Doch, wenn man näher hinschaut und die Verschiebungen und Umgewichtungen in der Verteilung der verschiedenen Kinotypen betrachtet, kann von Entwarnung keine Rede sein. Es sind Veränderungen, die vor allem für den Kurzfilm, aber auch alle anderen Filmformen jenseits des Mainstreams relevant sind und hart treffen können.

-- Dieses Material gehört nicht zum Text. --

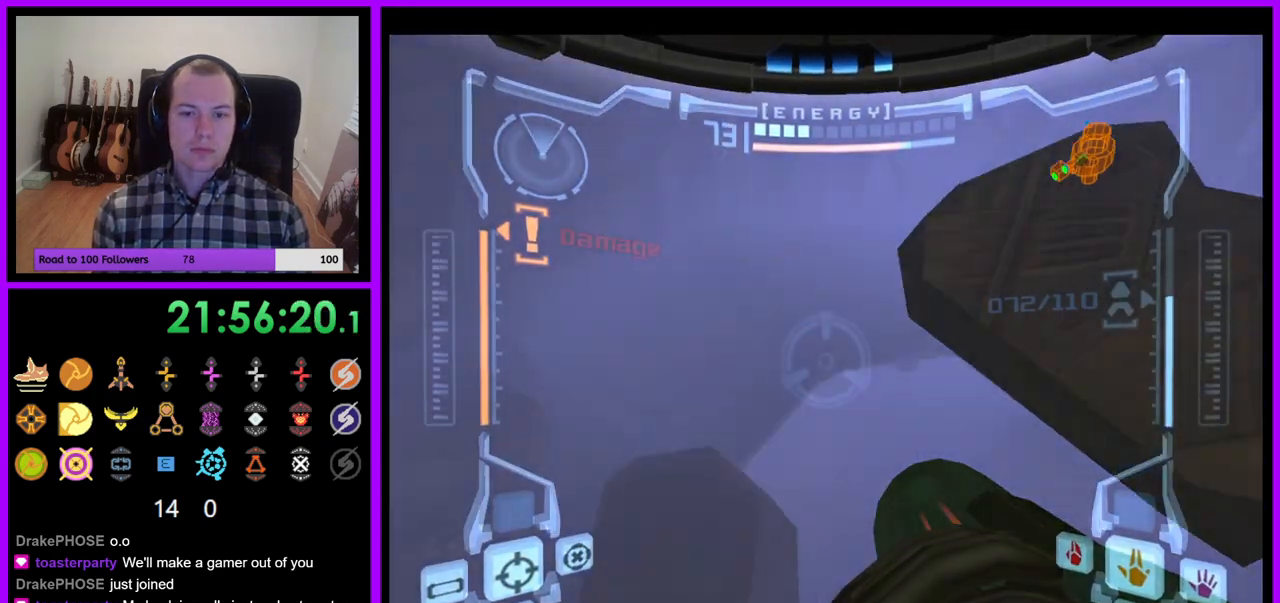
{"buttons": [], "left_stick": "up-right", "right_stick": "center", "events": [[433, "left_stick", "up-right"], [500, "R1", "up"]]}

So stellt die Media-Salles-Studie fest, dass im Jahr 2007 gegenüber dem Vorjahr lediglich die Zahl der Multiplex-Kinos gestiegen ist und zwar um 4,3%, also überdurchschnittlich. Vor dem Hintergrund, dass die Welle der Multiplex-Neueröffnungen schon hinter uns liegt und die Zahl der Filmtheater insgesamt stagniert, belegt dies in einem anderen Sektor ein Kinosterben: Filmtheater mit wenigen Leinwänden und insbesondere Einzelhäuser. Dies ist alarmierend, weil es meist diese Kinos sind, die Filmkultur pflegen. Auch Kurzfilme sehen nur ganz selten das Licht einer Multiplex-Leinwand.

 

Kinoprogramm – was so läuft …

Mit seiner provokanten Aussage zum Tod des Kinos verband Greenaway die Einschätzung, der klassische Unterhaltungsfilm sei tot und das narrative, illusionistische Kino habe seine besten Zeiten hinter sich. Doch, welche Filmformen haben aktuell weltweit auf Kinoleinwänden noch Erfolg?

Die zehn weltweit umsatzstärksten Filme waren 2007 „Pirates of the Carribbean: At World’s End“, „Harry Potter and the Order of the Phoenix“, „Spider-Man 3“, „Shrek the Third“, „Transformers“, „Ratatouille“, „I am Legend“, „The Simpsons Movie“, „300“, „National Treasure: Book of Secrets“.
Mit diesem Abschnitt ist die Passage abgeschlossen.